Continue the piece below about downsizing to a condo, starting right after its last sentence.

▸ **Page extract**
■ ■ ■ ■ ■ ■ ■
The downside of downsizing

I joined the downsizing crowd with great expectations. I believed it would make my life simpler. I was thrilled at the prospect of:

  • having someone else responsible for shoveling the snow, mowing the lawn and doing any repairs
  • being able to pay down some of my debt and having money left over to invest
  • living in a new community with like-minded neighbours
  • having a beautiful view of the lake and the city
  • all the new amenities that I could enjoy with my family and friends and the privacy and security that comes with condo life (or so I thought)

Here’s what I found:

Twelve years ago, I bought a downtown Toronto condo. Six years later when it was finally ready for the occupants to move in, a new building blocked my view of the lake. The following year, another building blocked my view of the city, and I could actually see the television screen of the condo across the narrow sidewalk that divided the buildings.
■ ■ ■ ■ ■ ■ ■
▸ **Information supplied**

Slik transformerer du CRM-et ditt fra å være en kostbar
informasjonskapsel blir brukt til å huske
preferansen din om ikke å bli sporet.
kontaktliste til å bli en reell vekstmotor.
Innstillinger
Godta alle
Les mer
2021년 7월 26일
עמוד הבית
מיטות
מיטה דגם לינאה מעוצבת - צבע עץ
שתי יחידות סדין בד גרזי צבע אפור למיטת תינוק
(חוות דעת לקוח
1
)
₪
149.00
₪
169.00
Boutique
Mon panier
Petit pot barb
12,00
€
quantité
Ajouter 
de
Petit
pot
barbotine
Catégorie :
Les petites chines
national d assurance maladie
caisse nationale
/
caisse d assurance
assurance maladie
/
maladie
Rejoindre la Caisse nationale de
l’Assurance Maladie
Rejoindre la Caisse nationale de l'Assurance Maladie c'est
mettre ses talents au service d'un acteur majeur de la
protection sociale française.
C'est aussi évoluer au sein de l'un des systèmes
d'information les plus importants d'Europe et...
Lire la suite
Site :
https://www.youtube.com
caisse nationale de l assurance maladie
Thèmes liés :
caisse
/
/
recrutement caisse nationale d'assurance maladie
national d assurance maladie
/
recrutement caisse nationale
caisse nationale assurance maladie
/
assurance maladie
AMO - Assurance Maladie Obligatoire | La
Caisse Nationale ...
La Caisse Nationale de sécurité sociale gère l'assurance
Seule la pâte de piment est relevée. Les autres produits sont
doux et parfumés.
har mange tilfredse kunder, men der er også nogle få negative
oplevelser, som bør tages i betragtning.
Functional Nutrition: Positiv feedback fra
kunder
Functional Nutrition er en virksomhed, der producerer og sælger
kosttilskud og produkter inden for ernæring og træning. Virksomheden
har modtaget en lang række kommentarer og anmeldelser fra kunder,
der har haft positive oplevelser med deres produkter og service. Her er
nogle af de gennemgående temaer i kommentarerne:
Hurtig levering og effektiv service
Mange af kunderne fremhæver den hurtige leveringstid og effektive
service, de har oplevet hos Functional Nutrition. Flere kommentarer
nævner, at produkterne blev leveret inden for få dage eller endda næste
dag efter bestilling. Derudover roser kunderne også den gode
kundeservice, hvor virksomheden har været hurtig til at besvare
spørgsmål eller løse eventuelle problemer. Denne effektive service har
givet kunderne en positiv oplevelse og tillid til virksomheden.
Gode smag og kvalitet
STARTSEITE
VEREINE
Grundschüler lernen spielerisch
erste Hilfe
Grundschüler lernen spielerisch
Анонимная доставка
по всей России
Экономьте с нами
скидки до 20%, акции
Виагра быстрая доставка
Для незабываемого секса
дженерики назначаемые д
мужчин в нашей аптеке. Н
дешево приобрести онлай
■ ■ ■ ■ ■ ■ ■
▸ **Result**
Maintenance costs were high, and increased each year I lived in the condo. Aggravation endless. I thought when the dishwasher broke down after one year, the condo would fix it. Wrong. I thought there would be a stove with range top in the party room. Wrong. Residents were expected to first cook their food and next haul it up to the 18th floor party room. Barbequing on the balcony was outlawed and that meant carrying dinner up to the 18th floor to grill and then back down the elevator to eat.

When cigarette butts were dropped by my neighbours onto my new terrace furniture, setting the cushions on fire, I thought the concierge would intervene. He didn’t. When the fire alarm repeatedly went off at all hours of the night and day I initially believed the condo would investigate. It didn’t.

After two years of ever-growing disillusionment with condo living, I put my unit up for sale and moved back to a house in a quieter, greener area of the GTA. Any notion that condo living was an appropriate choice for me was erased forever.

By the time I’d staged and sold my original house, paid the realtor and the mover and the lawyer, gave away most of my furniture, which was too big for the condo, my winnings were severely trimmed. Then, after I sold the condo, paid the realtor and the mover and the lawyer (again), I did manage to pay off debt, but when I returned to living in a house real estate prices had risen. I took out a new mortgage that I am still paying down to this day. It is hard to know the cost of downsizing ahead of time, but trust me, it all adds up!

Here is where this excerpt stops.